══ QUOTED PASSAGE ══

Plasmodium carriage in Anopheles mosquitoes and entomological inoculation rate

Among 1715 anopheline mosquitoes captured by HLCs (n = 1650) and PSCs (n = 65), 1550 were tested for the presence of Plasmodium sporozoites by TaqMan and SYBR Green assays. As described in the methods section, DNA was first extracted from the head-thorax of individual mosquitoes and its quality assessed by amplification of the S7 gene. Using an equal volume of gDNA from at most 6 mosquitoes of the same species, 261 pools were assembled and tested for the presence of Plasmodium DNA, using the Plasmodium TaqMan assay. A total of 23 pools were found positive for Plasmodium DNA. Deconvolution of each positive pool to individual mosquito revealed that 28 mosquitoes carried Plasmodium DNA in their head-thorax, all of which had been captured by HLCs only. However, the SYBR Green assay for P. falciparum/P. vivax species detection was conclusive only for 13 (out 28) mosquitoes carrying either P. falciparum or P. vivax parasite (Table 5). The Plasmodium species of the 15 remaining TaqMan Plasmodium-positive mosquitoes could not be identified possibly due to the less effective SYBR Green assay used. It nevertheless cannot be excluded that these mosquitoes were infected with P. malariae or P. ovale or even lemur parasites as the TaqMan assay was targeting a region of the 18S gene highly conserved among Plasmodium species. Overall, 9 mosquitoes were positive for P. falciparum and 4 for P. vivax. These mosquitoes belong to three anopheline species: An. funestus; An. arabiensis; and An. coustani (with the latter species being the more frequently infected one) (Table 5). Based on the species-specific assay (SYBR Green), the sporozoite rate (SR) varied from 0 to 1.4% according to the Anopheles species. Including all Anopheles species and all mosquitoes captured by HLCs and PSCs the overall SR was 0.84%. Of note, An. rufipes, an anopheline species which is not known being a malaria vector in Madagascar, was found positive by the TaqMan Plasmodium assay (2/40). As there are increased reports on its role in malaria transmission in other countries [26,27,28], it might be worth to include this species for Plasmodium sporozoite carriage in future surveillance programs.

Table 5 Plasmodium carriage in Anopheles mosquitoes analysed in pools and individually

When looking at the entomological inoculation rate (EIR) as a proxy for malaria transmission, it appears that An. arabiensis and An. coustani contribute most to malaria transmission, but with striking differences between the two villages and over time (Table 6). Indeed, in Ambohitromby, An. arabiensis was the main vector at the beginning (T1) and the mid-term (T2) of transmission season, with EIRs of 0.27 and 0.31 ib/h/n respectively, followed by An. coustani at T2 (0.28 ib/h/n). By contrast, in Miarinarivo, An. coustani was the main vector at T2 and T3 (EIRs of 0.43 and 0.61 ib/h/n respectively), followed by An. arabiensis that played a vector role at T2 only (EIR of 0.25 ib/h/n). Plotting the number of An. arabiensis and An. coustani, and their respective EIR, show that the EIRs are not proportional to the number of captured mosquitoes and that this is evidenced in the two villages over the transmission season (Fig. 5). In Ambohitromby, An. arabiensis and An. coustani showed comparable densities at T1 with different EIRs (0.27 and 0 ib/h/n respectively); while their density at T2 and T3 was greatly different, but the EIR was similar for both species. In Miarinarivo, despite similar density of An. arabiensis and An. coustani at T2, An. coustani contributed most to malaria transmission and maintained this role at T3 with increased EIR possibly associated to its higher density.

═══
══ ENTRIES SUPPLIED ══

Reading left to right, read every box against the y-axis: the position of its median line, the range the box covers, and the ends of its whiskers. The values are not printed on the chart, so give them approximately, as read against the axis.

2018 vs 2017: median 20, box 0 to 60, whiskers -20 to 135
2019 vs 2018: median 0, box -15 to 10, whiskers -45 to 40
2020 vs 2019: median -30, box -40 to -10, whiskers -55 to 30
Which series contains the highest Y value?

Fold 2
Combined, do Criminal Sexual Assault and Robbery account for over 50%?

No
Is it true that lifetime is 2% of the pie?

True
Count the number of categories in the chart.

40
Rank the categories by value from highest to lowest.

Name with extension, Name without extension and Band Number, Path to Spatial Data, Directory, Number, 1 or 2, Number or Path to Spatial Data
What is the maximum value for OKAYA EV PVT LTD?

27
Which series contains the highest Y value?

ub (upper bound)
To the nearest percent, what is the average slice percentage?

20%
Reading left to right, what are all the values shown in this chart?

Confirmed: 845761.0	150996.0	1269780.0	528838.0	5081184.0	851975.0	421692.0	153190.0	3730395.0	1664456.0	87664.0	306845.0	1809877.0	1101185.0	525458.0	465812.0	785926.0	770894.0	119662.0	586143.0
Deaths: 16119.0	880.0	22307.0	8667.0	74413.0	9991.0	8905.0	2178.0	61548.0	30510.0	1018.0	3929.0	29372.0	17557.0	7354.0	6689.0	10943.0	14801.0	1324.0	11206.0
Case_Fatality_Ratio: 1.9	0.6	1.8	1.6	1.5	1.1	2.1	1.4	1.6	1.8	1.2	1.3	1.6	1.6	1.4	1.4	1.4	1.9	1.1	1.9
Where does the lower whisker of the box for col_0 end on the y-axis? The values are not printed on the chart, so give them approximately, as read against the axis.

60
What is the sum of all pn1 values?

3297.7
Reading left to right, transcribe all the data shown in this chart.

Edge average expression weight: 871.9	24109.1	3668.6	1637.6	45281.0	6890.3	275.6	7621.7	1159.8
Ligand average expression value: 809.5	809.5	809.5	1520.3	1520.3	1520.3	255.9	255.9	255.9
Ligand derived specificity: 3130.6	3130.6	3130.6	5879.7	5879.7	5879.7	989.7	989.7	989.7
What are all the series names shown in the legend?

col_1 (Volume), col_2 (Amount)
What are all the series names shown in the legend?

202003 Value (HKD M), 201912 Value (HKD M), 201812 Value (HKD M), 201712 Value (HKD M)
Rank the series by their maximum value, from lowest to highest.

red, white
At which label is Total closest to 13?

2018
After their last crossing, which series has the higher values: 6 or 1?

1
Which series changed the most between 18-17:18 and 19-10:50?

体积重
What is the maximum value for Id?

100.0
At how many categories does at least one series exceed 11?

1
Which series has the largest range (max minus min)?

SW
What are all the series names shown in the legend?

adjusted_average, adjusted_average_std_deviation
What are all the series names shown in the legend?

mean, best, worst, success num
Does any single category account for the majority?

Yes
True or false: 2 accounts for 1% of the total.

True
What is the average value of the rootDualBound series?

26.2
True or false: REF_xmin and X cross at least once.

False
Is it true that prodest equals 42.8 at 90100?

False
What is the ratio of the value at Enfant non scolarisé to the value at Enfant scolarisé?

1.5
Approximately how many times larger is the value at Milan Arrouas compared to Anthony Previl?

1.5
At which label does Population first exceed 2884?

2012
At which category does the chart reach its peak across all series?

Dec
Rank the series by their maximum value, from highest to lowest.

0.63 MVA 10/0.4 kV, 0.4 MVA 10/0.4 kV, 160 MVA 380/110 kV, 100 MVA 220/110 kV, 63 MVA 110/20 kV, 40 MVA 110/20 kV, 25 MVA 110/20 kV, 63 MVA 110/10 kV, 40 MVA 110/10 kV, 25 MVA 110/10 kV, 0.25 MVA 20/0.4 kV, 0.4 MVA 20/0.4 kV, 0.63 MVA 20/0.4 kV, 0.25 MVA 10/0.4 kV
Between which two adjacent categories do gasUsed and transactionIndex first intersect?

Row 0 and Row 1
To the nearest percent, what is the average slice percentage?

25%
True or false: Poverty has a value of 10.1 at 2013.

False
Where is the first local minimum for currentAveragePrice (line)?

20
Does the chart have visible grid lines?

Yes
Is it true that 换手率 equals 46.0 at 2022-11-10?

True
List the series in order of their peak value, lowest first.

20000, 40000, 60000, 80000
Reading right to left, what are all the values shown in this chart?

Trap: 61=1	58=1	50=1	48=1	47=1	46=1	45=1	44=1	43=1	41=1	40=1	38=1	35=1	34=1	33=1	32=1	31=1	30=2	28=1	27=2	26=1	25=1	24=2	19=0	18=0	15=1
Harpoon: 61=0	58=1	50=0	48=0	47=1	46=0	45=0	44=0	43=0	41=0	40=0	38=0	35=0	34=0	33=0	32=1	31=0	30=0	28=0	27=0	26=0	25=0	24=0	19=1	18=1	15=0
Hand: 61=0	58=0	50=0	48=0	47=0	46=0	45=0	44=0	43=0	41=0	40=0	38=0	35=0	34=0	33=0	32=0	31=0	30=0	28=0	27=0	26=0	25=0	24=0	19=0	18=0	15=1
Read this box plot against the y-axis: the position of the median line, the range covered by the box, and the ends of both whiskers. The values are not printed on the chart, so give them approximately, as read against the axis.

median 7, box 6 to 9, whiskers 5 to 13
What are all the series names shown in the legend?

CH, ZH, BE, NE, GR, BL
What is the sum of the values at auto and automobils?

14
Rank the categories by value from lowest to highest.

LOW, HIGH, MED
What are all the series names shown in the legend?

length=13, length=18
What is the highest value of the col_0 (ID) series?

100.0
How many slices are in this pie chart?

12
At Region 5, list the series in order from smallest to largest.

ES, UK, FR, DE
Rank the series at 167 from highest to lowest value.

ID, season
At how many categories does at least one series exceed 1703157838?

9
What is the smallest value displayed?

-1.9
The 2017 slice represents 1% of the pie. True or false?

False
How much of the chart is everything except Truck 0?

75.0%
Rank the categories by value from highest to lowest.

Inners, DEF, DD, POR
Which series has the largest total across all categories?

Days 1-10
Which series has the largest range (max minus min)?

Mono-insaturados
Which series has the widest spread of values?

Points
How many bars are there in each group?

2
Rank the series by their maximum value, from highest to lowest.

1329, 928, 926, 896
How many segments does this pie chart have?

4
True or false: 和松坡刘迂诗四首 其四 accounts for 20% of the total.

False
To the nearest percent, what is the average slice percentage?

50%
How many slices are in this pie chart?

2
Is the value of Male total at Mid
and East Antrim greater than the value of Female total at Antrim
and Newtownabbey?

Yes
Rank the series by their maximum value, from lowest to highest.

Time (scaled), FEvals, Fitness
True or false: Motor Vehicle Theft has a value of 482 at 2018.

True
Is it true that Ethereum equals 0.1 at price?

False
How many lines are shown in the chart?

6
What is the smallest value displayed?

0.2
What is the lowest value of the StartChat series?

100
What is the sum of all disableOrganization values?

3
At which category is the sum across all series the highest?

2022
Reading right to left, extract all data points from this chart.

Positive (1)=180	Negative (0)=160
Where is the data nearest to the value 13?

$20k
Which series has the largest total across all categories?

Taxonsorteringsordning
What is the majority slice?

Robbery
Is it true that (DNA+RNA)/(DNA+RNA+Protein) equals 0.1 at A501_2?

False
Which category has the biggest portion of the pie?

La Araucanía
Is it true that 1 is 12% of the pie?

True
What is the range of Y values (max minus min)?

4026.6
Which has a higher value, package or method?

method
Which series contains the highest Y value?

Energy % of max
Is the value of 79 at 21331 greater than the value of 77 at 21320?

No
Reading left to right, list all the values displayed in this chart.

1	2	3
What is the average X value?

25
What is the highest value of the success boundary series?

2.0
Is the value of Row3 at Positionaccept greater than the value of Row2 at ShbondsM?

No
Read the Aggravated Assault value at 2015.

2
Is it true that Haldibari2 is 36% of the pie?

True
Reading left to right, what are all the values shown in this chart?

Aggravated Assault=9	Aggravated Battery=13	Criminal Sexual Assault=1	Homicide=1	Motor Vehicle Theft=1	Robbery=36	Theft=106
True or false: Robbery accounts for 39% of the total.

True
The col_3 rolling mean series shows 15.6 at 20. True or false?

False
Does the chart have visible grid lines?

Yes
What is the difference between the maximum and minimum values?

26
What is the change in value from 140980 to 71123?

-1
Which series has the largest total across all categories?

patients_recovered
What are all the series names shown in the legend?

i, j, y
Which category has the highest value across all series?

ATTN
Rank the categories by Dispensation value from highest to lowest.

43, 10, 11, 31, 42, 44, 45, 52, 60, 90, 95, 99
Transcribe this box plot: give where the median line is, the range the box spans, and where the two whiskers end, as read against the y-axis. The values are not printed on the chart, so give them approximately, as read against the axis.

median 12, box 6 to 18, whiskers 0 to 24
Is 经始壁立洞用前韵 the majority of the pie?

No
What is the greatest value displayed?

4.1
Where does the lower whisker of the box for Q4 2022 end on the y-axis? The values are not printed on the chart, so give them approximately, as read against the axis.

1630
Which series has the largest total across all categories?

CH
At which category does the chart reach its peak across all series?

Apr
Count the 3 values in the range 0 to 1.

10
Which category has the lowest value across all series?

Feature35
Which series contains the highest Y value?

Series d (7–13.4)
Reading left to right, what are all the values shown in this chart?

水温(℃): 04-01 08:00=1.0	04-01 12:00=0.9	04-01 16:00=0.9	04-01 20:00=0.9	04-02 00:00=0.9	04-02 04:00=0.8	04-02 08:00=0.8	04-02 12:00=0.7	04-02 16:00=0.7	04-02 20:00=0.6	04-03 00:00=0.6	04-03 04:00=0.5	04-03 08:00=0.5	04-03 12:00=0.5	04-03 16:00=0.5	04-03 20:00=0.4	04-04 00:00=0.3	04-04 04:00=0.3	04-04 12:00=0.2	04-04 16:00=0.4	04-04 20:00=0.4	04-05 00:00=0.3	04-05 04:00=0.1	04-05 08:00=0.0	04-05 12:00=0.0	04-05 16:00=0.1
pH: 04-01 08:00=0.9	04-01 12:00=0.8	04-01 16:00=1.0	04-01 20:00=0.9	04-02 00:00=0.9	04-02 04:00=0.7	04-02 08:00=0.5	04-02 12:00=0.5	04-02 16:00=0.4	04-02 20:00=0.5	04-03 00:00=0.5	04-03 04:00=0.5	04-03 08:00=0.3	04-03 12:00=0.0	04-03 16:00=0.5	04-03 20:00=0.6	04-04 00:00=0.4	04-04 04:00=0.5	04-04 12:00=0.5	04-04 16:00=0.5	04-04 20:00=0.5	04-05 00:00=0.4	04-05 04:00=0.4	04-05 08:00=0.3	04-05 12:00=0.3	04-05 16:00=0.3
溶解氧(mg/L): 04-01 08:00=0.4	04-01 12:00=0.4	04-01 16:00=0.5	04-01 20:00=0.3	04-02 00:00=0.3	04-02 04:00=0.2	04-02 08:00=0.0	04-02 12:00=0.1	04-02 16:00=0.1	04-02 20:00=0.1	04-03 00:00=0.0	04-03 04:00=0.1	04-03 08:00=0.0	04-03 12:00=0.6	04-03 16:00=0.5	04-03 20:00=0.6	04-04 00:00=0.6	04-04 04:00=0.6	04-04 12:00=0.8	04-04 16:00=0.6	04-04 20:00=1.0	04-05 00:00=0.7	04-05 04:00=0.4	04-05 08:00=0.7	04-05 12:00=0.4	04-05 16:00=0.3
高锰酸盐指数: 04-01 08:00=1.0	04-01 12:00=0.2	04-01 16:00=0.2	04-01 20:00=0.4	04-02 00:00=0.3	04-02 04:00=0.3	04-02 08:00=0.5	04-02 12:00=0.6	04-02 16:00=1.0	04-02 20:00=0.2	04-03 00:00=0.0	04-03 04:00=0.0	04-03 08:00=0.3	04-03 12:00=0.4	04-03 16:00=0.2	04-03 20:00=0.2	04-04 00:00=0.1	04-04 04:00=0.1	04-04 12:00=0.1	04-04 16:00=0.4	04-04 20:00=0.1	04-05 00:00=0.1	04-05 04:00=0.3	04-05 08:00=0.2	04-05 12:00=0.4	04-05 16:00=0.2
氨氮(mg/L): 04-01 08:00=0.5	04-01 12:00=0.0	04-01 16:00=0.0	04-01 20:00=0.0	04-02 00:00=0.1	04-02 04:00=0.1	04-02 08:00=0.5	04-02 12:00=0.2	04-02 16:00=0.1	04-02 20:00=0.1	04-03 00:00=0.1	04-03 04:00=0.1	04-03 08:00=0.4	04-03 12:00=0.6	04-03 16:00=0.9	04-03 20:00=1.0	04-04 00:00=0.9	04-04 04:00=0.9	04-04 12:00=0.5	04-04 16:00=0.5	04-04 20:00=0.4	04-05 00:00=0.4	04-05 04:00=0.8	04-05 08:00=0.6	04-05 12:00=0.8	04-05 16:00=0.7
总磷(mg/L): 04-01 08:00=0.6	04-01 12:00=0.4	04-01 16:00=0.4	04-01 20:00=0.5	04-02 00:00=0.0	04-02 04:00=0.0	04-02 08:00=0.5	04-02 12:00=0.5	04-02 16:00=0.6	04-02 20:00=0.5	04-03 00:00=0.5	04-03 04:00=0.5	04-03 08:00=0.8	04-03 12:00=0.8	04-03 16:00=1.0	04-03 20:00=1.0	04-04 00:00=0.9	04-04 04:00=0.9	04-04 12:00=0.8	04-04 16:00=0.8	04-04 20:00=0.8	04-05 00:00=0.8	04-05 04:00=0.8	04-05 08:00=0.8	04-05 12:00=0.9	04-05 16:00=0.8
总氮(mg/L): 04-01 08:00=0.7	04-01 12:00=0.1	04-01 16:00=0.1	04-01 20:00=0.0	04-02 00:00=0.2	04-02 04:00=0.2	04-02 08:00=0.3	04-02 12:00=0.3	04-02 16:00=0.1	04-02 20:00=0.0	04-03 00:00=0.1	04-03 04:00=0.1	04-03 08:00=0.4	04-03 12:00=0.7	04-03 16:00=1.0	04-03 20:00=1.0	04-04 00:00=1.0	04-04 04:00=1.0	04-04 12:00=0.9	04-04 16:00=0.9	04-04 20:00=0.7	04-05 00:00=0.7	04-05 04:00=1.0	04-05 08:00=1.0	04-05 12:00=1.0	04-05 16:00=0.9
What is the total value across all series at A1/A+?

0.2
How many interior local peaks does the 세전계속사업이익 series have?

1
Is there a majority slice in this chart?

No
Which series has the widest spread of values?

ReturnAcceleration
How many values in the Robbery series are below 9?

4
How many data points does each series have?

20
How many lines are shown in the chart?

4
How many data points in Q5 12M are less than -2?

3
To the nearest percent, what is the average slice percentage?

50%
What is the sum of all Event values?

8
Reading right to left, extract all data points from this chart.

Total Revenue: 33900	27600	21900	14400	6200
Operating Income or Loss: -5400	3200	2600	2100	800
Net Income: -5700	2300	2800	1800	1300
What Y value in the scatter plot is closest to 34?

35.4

═══

#### WORK INSTRUCTIONS:
a) Using the passage on Plasmodium carriage and entomological inoculation rate, decide whether each statement agrees with it. Answer yes or no for each, and quote the deciding words.
(i) All 28 mosquitoes carrying Plasmodium DNA had been captured by HLCs.
(ii) In total, 9 mosquitoes were positive for P. vivax.
(iii) In Miarinarivo, An. arabiensis acted as a vector at both T2 and T3.
b) List every Anopheles species named in the passage on Plasmodium carriage and entomological inoculation rate.

#### OUTPUTS IN ORDER:
a)
(i) Yes: "all of which had been captured by HLCs only"
(ii) No: "9 mosquitoes were positive for P. falciparum and 4 for P. vivax"
(iii) No: "followed by An. arabiensis that played a vector role at T2 only"

b)
An. funestus
An. arabiensis
An. coustani
An. rufipes